Vorliegender Text
- - - - - - -
Herkömmliche Spiegelrasterleuchten können jedoch eine Reflexblendung auf dem Display erzeugen und die elektronische Akte unleserlich machen. Unter diesen Vorgaben entwickelt Studio DL aktuell für das Arbeitsgericht Stuttgart ein Referenzdesign und zusammen mit einem Leuchtenhersteller ein sehr flexibles Leuchtensystem. Dieses wird blendfreie LED-Module für die Allgemeinbeleuchtung, Wallwasher zur Kontrastminimierung im Raum sowie Richtstrahler zur Akzentuierung des Landeswappens im Verhandlungssaal aufnehmen können. Das System wird variabel auf unterschiedlich dimensionierte Räume reagieren können und ist auch für Bestandsbauten geeignet. Beide Projekte sind erfolgreiche Pilotprojekte zur optimalen Beleuchtung der Verhandlungssäle und der damit verbundenen elektronischen Gerichtsakte.
- - - - - - -
Bereitgestellte Daten

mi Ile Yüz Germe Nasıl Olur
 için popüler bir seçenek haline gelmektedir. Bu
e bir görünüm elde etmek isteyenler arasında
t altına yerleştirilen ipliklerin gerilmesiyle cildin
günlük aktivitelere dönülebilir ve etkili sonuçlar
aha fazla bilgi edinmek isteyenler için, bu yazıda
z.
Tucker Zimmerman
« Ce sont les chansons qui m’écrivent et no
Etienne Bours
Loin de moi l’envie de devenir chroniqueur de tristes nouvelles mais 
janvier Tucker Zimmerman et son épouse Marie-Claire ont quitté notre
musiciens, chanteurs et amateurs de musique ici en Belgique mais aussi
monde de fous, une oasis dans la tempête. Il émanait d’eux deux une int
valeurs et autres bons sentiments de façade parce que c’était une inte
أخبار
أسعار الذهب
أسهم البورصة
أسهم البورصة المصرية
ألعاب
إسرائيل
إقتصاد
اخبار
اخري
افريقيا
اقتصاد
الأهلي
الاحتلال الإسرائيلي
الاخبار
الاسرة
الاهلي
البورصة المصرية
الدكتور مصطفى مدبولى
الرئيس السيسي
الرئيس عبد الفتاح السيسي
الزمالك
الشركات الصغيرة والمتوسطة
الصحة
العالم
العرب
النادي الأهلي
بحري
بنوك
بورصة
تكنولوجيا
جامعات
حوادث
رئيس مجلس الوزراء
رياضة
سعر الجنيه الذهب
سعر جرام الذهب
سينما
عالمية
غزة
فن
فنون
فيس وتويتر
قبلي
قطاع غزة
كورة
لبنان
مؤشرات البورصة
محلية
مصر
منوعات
- - - - - - -
Fragen und Aufgaben
1. Erklären Sie anhand des Textes zur Gerichtssaalbeleuchtung, weshalb herkömmliche Spiegelrasterleuchten problematisch sein können.
2. Nennen Sie bitte alle Leuchtentypen, die das geplante Leuchtensystem laut dem Text zur Gerichtssaalbeleuchtung aufnehmen können soll, jeweils mit ihrem Zweck.
3. Zitieren Sie aus dem Text zur Gerichtssaalbeleuchtung die Stelle, die mit „Herkömmliche Spiegelrasterleuchten können“ einsetzt und sich bis einschließlich „verbundenen elektronischen Gerichtsakte.“ erstreckt.

Nummerierte Antworten
1. Herkömmliche Spiegelrasterleuchten können eine Reflexblendung auf dem Display erzeugen. Dadurch kann die elektronische Akte unleserlich werden.

2.
- Blendfreie LED-Module: für die Allgemeinbeleuchtung
- Wallwasher: zur Kontrastminimierung im Raum
- Richtstrahler: zur Akzentuierung des Landeswappens im Verhandlungssaal

3.
Herkömmliche Spiegelrasterleuchten können jedoch eine Reflexblendung auf dem Display erzeugen und die elektronische Akte unleserlich machen. Unter diesen Vorgaben entwickelt Studio DL aktuell für das Arbeitsgericht Stuttgart ein Referenzdesign und zusammen mit einem Leuchtenhersteller ein sehr flexibles Leuchtensystem. Dieses wird blendfreie LED-Module für die Allgemeinbeleuchtung, Wallwasher zur Kontrastminimierung im Raum sowie Richtstrahler zur Akzentuierung des Landeswappens im Verhandlungssaal aufnehmen können. Das System wird variabel auf unterschiedlich dimensionierte Räume reagieren können und ist auch für Bestandsbauten geeignet. Beide Projekte sind erfolgreiche Pilotprojekte zur optimalen Beleuchtung der Verhandlungssäle und der damit verbundenen elektronischen Gerichtsakte.